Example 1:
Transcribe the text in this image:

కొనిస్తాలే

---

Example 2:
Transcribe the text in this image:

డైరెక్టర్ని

------------------------------------------------------------------------

(Task details) An exact copy of all the entries is what's needed; write it out.

(Response to the exercise)
Example 1:
Transcribe the text in this image:

కొనిస్తాలే

---

Example 2:
Transcribe the text in this image:

డైరెక్టర్ని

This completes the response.